Ces bras sont armés de deux ou trois rangées de ventouses ou suçoirs, petites coupes circulaires avec une ouverture au centre, laquelle conduit à une cavité.

A cet orifice s’adapte une sorte de piston. Ces ventouses s’appliquent et adhèrent avec une force surprenante au corps glissant des Poissons, des Mollusques et des autres habitants de la mer. On a calculé que, dans une Sèche, il y a neuf cents de ces ventouses.

Quelquefois les suçoirs des extrémités présentent, au centre de chaque coupe, une griffe acérée et recourbée. On comprend, d’après cette organisation, que la victime la plus lisse et la plus visqueuse ne puisse pas échapper au vorace destructeur.

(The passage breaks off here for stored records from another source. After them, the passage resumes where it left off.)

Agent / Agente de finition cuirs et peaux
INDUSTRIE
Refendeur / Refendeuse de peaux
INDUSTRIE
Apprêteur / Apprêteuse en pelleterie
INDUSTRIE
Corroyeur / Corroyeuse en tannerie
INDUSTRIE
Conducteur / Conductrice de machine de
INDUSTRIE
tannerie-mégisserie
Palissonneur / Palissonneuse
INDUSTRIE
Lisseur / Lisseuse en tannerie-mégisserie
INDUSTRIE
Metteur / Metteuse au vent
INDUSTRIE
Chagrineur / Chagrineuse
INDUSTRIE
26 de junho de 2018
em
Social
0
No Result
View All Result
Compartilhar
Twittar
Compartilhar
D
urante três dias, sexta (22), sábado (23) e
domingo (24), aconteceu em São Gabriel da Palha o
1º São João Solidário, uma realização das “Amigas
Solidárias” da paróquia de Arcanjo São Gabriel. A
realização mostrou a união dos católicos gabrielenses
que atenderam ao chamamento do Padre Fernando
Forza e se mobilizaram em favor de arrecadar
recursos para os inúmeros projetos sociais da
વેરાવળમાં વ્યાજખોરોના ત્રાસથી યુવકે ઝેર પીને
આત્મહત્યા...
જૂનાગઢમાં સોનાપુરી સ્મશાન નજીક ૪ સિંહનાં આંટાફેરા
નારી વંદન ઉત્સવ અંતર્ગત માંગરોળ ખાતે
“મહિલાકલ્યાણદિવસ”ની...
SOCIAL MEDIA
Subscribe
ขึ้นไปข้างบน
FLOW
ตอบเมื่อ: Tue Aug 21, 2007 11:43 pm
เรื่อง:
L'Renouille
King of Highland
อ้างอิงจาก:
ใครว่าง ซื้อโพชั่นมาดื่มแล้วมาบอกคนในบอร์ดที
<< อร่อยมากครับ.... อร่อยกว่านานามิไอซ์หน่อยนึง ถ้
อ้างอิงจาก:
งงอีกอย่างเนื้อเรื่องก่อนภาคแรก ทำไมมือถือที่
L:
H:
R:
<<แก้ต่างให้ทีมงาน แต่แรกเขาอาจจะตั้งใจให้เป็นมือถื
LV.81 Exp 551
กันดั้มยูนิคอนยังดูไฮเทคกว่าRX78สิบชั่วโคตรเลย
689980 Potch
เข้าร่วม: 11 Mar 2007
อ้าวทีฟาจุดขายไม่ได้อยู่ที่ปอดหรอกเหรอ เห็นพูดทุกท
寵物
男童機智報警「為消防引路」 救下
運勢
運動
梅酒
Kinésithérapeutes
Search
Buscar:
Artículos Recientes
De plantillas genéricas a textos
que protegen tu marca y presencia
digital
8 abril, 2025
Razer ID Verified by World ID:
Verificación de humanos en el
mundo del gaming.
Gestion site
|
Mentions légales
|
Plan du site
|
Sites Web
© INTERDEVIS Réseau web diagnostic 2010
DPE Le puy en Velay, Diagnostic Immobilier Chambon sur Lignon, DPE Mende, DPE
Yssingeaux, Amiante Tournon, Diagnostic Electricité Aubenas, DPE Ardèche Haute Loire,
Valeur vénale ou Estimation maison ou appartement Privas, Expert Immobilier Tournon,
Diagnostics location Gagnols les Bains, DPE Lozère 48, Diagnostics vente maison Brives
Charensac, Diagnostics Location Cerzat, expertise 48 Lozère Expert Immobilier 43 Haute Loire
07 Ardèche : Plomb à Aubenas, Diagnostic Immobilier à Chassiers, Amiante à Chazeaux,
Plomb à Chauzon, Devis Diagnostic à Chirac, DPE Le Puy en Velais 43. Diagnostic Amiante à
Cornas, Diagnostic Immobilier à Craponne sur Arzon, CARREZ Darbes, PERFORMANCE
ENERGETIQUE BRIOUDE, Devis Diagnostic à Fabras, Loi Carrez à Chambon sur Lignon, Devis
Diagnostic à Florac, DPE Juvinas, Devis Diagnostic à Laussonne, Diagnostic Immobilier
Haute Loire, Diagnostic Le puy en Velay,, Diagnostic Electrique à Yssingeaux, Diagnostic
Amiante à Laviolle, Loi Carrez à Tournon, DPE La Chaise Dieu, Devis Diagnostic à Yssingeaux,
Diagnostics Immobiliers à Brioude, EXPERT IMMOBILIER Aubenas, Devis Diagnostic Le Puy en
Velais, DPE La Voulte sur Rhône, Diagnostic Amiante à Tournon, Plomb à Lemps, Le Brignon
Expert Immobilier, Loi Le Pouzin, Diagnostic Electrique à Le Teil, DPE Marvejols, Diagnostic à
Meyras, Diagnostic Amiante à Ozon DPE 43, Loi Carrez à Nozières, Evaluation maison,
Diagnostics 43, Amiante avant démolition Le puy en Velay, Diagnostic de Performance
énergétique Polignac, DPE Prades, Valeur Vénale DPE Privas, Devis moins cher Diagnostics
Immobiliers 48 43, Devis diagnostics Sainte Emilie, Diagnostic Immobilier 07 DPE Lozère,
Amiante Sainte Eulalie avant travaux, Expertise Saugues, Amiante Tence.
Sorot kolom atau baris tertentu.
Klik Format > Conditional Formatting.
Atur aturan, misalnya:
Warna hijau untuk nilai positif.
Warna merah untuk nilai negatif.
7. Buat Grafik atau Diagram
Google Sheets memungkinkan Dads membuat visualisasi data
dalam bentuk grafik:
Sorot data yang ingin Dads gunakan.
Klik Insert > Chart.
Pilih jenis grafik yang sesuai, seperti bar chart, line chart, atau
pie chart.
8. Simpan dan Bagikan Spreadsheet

Dans le Cirroteuthis de Müller, les bras sont réunis par une expansion membraneuse, couleur lilas clair, en forme de cloche légèrement lobée, semblable à la corolle d’un Solanum ou d’un Convolvulus.

Les Céphalopodes marchent la tête en bas et le corps presque vertical. Les bras leur servent alors de pieds.

CIRROTEUTHIS DE MULLER
(Cirroteuthis Mülleri Eschricht).

Une espèce de l’océan Pacifique peut faire des bonds considérables. On a vu un de ces Mollusques s’élancer hors de l’eau, et tomber sur le pont d’un navire, où il fut pris (J. Franklin). James Ross rapporte qu’un certain nombre de Sèches bondirent sur son vaisseau, élevé de 16 pieds anglais. On en recueillit plus de cinquante. Quelques-unes passèrent par-dessus le pont et retombèrent dans la mer.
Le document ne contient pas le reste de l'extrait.